Dive Brief:
- Liquid metal battery manufacturer Ambri will deploy its first 300-kWh utility pilot system during the first quarter of 2024, a key step towards commercialization, the startup said last week.
- Originally slated to begin in 2022, the pilot project with Xcel Energy in Colorado was delayed by setbacks unrelated to the novel battery technology, said Adam Briggs, chief commercial officer for Ambri.
- The company has successfully tested a smaller system at a Microsoft data center and is planning a gigawatt-scale manufacturing plant to meet demand from a growing number of prospective clients, Briggs said.
Dive Insight:
There’s probably never been a better time to work for an energy storage startup, Briggs said. But the past year has been tumultuous for the battery industry, leading to delays for Ambri’s headlining utility pilot with Xcel.
The company had to spend six months redesigning its battery management systems as a result of the computer chip shortage, Briggs said. It’s also grown from 50 employees to 175 — and hiring took longer than expected. That and a myriad of other small challenges contributed to delays on the Xcel pilot, he said.
But other projects by the company are proceeding apace, Briggs said. The technology to be piloted by Xcel is the second generation of the company’s antimony-based liquid metal battery, which does not require cooling or rare minerals such as lithium. But the company’s engineers are already working on a third generation battery that will increase the capacity of their battery container units from the current 300 kW to about a megawatt each, he said.
The company is also building a pilot manufacturing facility in Massachusetts, and is looking at sites for its first full-scale manufacturing plant, which Briggs said the company hopes to build in the U.S. Ambri aims to have the first phase of the plant, which will have the capacity to build 1 GW of battery units per year, operational by the third quarter of 2025. The company is also in talks with potential partners about joint manufacturing ventures overseas, Briggs said.
The Inflation Reduction Act, Briggs estimated, has increased demand for large-scale energy batteries by about 35% to 50%, regardless of where the batteries are made because it improves the business case for companies that want to install, own and operate a battery system. Then the lithium price spikes of the last year increased interest in alternative battery technologies.
“Right now the biggest issue with non-lithium technologies is that they are not proven,” Briggs said. “But once these pilot systems demonstrate that this technology is operating as expected, there will be a preference for non-lithium ion technologies because you won’t be competing against EVs for that same volume of batteries.

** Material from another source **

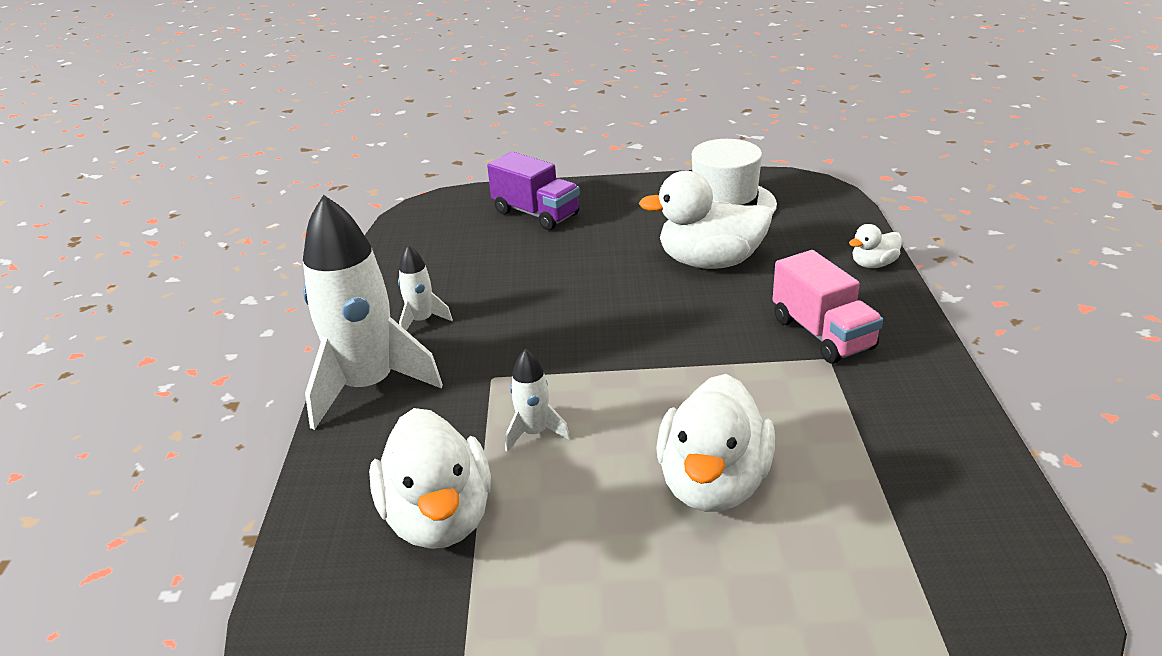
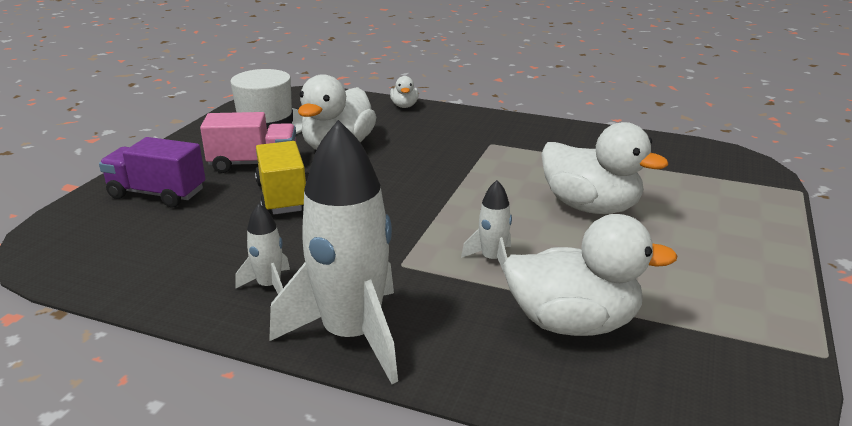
camera: 70 degrees left, 5 degrees down
purple truck [487,152,580,230] -> purple truck turned 135 degrees counterclockwise [99,137,205,207]
pink truck [772,250,883,363] -> pink truck moved to [200,112,296,173]
none -> yellow truck [255,141,306,215]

Demand for EVs is 15 times the demand for batteries for large scale storage ... so if you’re a company out there and you want to do a large storage system in California, one of the things you have to worry about is if you can get your batteries. And this is less of an issue if you are buying a non-lithium ion battery.”
Briggs said that Ambri has lined up a substantial pipeline of initial agreements with potential customers looking to buy their batteries once the company begins commercial production.
“There is just so much interest in batteries, and it is a super fun time to be in batteries,” Briggs said.